Personal information
- Full name: Ross Robertson
- Date of birth: 3 June 1991 (age 35)
- Place of birth: Irvine, Scotland
- Position: Striker

Team information
- Current team: Hurlford United

Youth career
- 2009–2010: Ayr United

Senior career*
- Years: Team / Apps / (Gls)
- 2010–2013: Ayr United / 55 / (4)
- 2013: → Glenafton Athletic (loan) / 16 / (6)
- 2013: Glenafton Athletic / ? / (?)
- 2013–2016: Hurlford United / 133 / (74)
- 2016–2017: Troon / ? / (?)
- 2017–19: Hurlford United / 64 / (32)
- 2022–: Maybole Juniors / ? / (?)

= Ross Robertson (footballer) =

Scottish footballer (born 1991)

Ross Robertson is a Scottish professional footballer who plays for Super League Premier Division side Hurlford United.

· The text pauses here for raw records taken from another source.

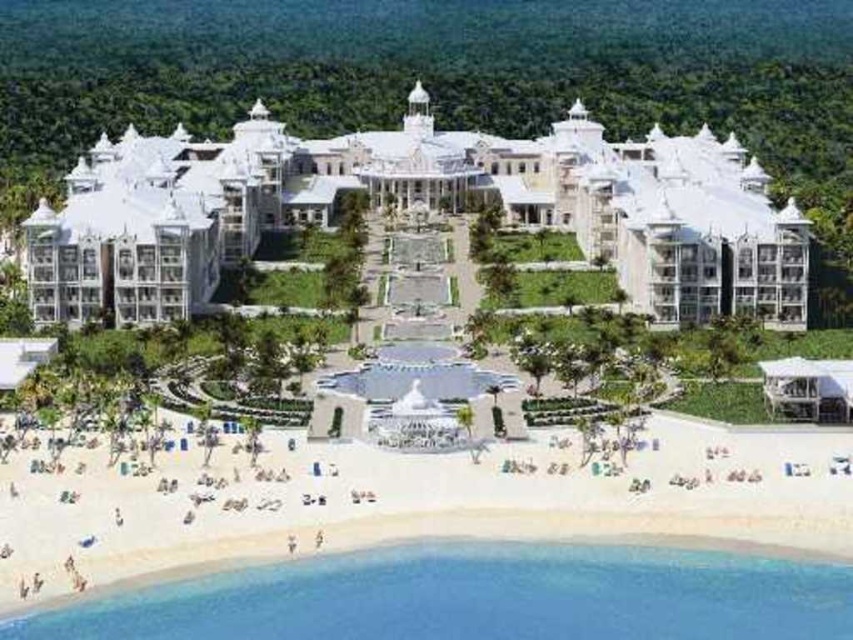
Question: Which object is farther from the camera taking this photo?

Choices:
 (A) white glossy resort at center
 (B) white sand beach at lower left

Answer: (A)

Question: Can you confirm if white glossy resort at center is positioned above white sand beach at lower left?

Choices:
 (A) no
 (B) yes

Answer: (B)

Question: Is white glossy resort at center in front of white sand beach at lower left?

Choices:
 (A) yes
 (B) no

Answer: (B)

Question: Can you confirm if white glossy resort at center is smaller than white sand beach at lower left?

Choices:
 (A) yes
 (B) no

Answer: (B)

He has previously played in the Scottish Football League First Division for Ayr United.

==Career==

===Ayr United===
Robertson signed for Ayr United on the 19 October 2009, making his first team debut on 24 July 2010 as a substitute in the Scottish Challenge Cup. With his Scottish Second Division debut coming on 7 August 2010 against Brechin City. In all, he made 30 appearances scoring two goals during the 2010–11 season helping them win promotion to the First Division via the playoffs whilst playing in a variety of roles, mainly out wide or in his natural position as striker, but also occasionally as a fill-in centre-back.

On 1 June 2012, Ross signed a new one-year deal with Ayr for season 2012–13.

===Glenafton Athletic===
In the search of first-team football after falling out of favour at Ayr, Robertson moved on loan to Junior side Glenafton Athletic in February 2013, and after impressing with six goals in 16 appearances a permanent move followed at the end of that season after his contract at Ayr was not renewed.

===Hurlford United & Troon===
After the Manager who signed him for Glenafton Athletic, Darren Henderson, left New Cumnock for Premier League newcomers Hurlford United, Ross followed suit and signed on at Blair Park in the summer of 2013 alongside fellow Glens players Paul McKenzie and brothers Glen and Danny Mitchell.

Ross signed for Super League Premier Division side Troon on 22 June 2016 after his contract expired at Blair Park, before returning to Hurlford after just one season.